The melons ripened. Bouvard grinned when he saw the first of them. The second was no better; neither was the third. For each of them Pécuchet found a fresh excuse, down to the very last, which he threw out of the window, declaring that he could not understand it at all.

The fact was, he had planted some things beside others of a different species; and so the sweet melons got mixed up with the kitchen-garden melons, the big Portugal with the Grand Mogul variety; and this anarchy was completed by the proximity of the tomatoes—the result being abominable hybrids that had the taste of pumpkins.

Then Pécuchet devoted his attention to the flowers. He wrote to Dumouchel to get shrubs with seeds for him, purchased a stock of heath soil, and set to work resolutely.

But he planted passion-flowers in the shade and pansies in the sun, covered the hyacinths with dung, watered the lilies near their blossoms, tried to stimulate the fuchsias with glue, and actually roasted a pomegranate by exposing it to the heat of the kitchen fire.

When the weather got cold, he screened the eglantines under domes of strong paper which had been lubricated with a candle. They looked like sugarloaves held up by sticks.
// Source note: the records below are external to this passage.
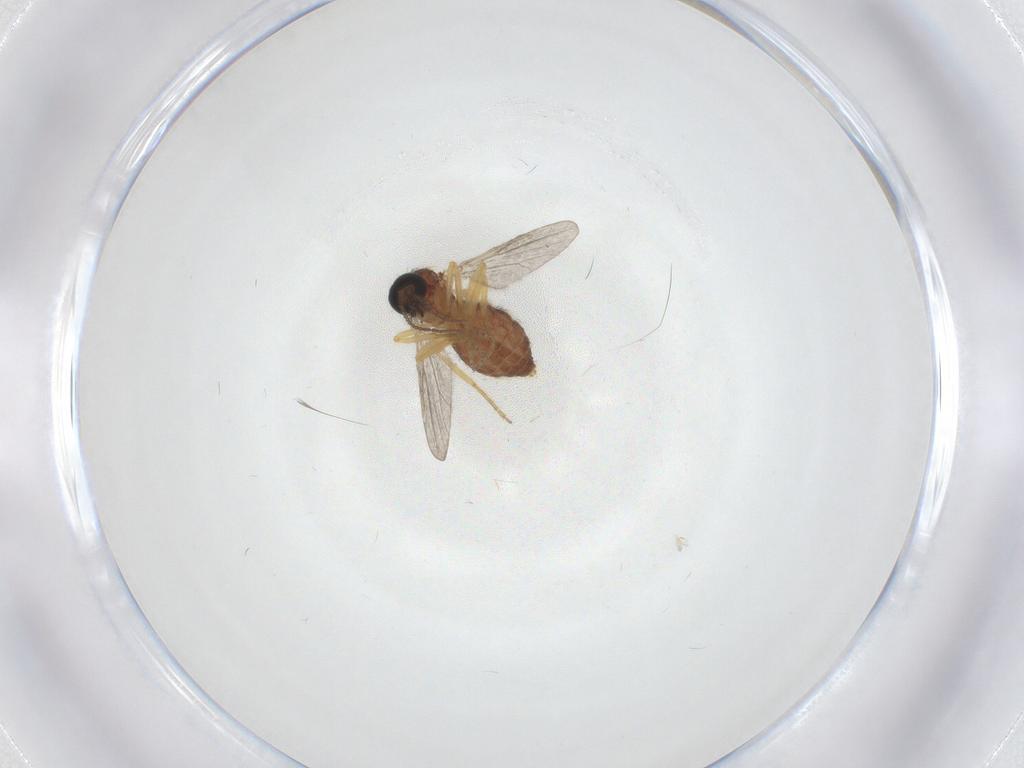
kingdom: Animalia
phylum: Arthropoda
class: Insecta
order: Diptera
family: Ceratopogonidae
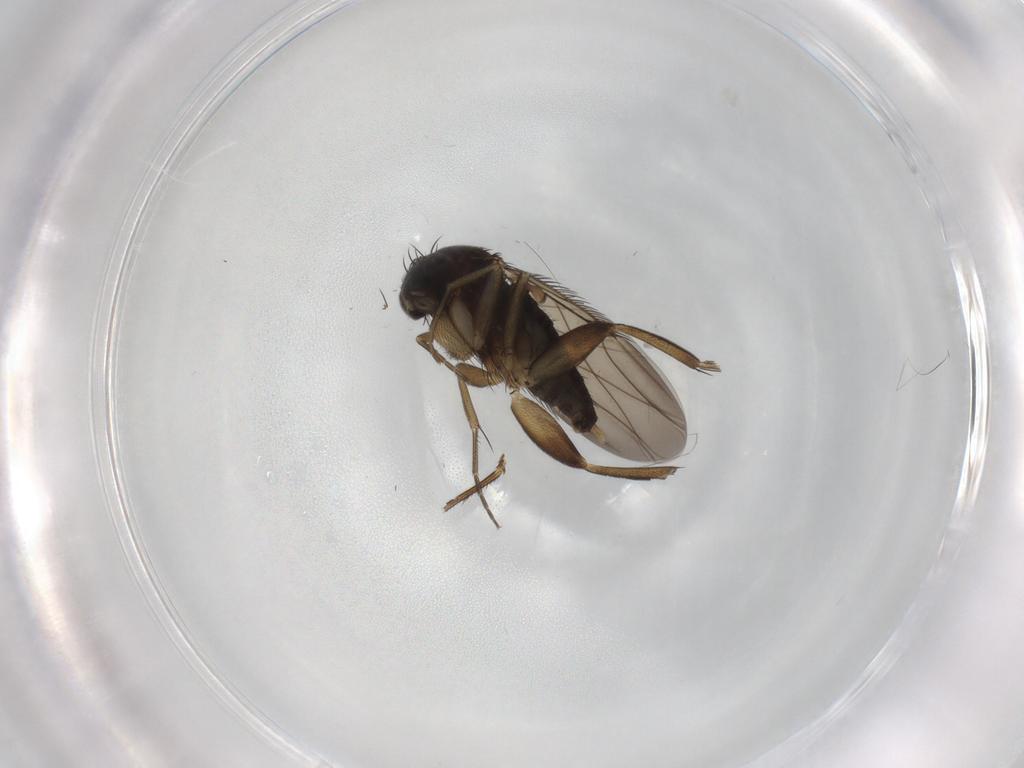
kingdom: Animalia
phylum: Arthropoda
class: Insecta
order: Diptera
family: Phoridae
The dahlias had enormous props; and between these straight lines could be seen the winding branches of a Sophora Japonica, which remained motionless, without either perishing or growing.
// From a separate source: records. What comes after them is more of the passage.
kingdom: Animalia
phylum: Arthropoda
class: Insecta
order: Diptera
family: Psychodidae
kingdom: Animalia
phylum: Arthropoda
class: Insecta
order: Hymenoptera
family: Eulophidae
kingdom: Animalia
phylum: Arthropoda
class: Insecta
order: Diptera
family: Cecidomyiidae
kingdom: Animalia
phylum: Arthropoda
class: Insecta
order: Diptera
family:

However, since even the rarest trees flourish in the gardens of the capital, they must needs grow successfully at Chavignolles; and Pécuchet provided himself with the Indian lilac, the Chinese rose, and the eucalyptus, then in the beginning of its fame. But all his experiments failed; and at each successive failure he was vastly astonished.
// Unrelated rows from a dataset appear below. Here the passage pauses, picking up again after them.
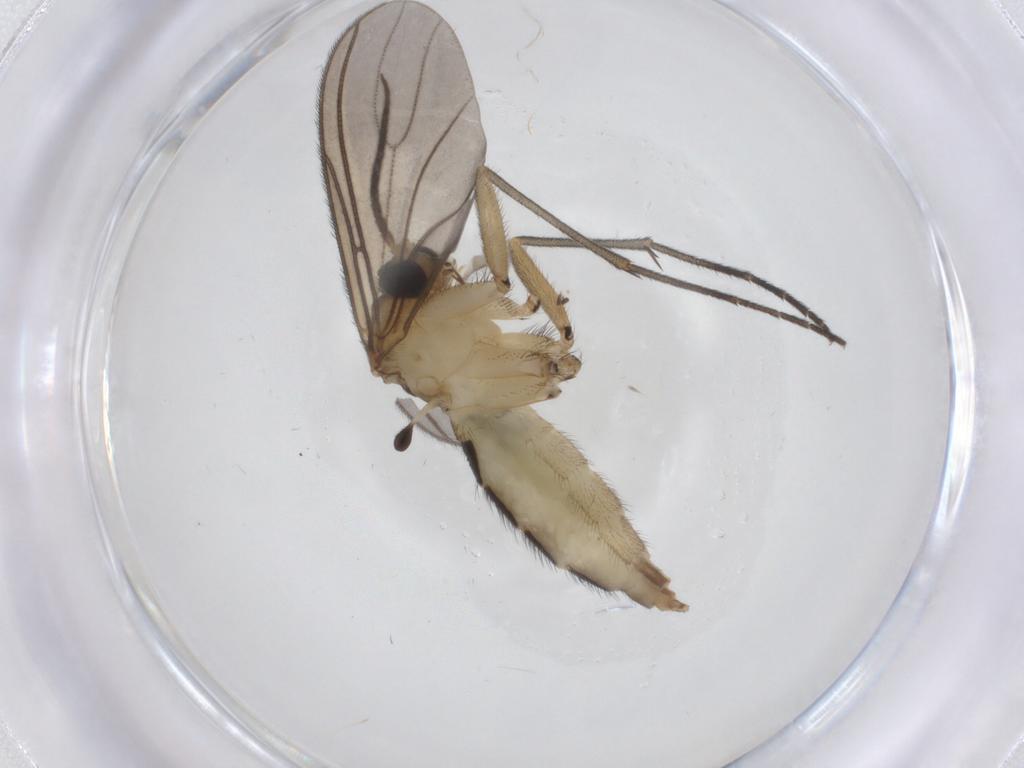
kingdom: Animalia
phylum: Arthropoda
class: Insecta
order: Diptera
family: Sciaridae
Bouvard, like him, met with obstacles. They held many consultations, opened a book, then passed on to another, and did not know what to resolve upon when there was so much divergence of opinion.

Thus, Puvis recommends marl, while the Roret Manual is opposed to it. As for plaster, in spite of the example of Franklin, Riefel and M. Rigaud did not appear to be in raptures about it.

According to Bouvard, fallow lands were a Gothic prejudice. However, Leclerc has noted cases in which they are almost indispensable. Gasparin mentions a native of Lyons who cultivated cereals in the same field for half a century: this upsets the theory as to the variation of crops. Tull extols tillage to the prejudice of rich pasture; and there is Major Beetson, who by means of tillage would abolish pasture altogether.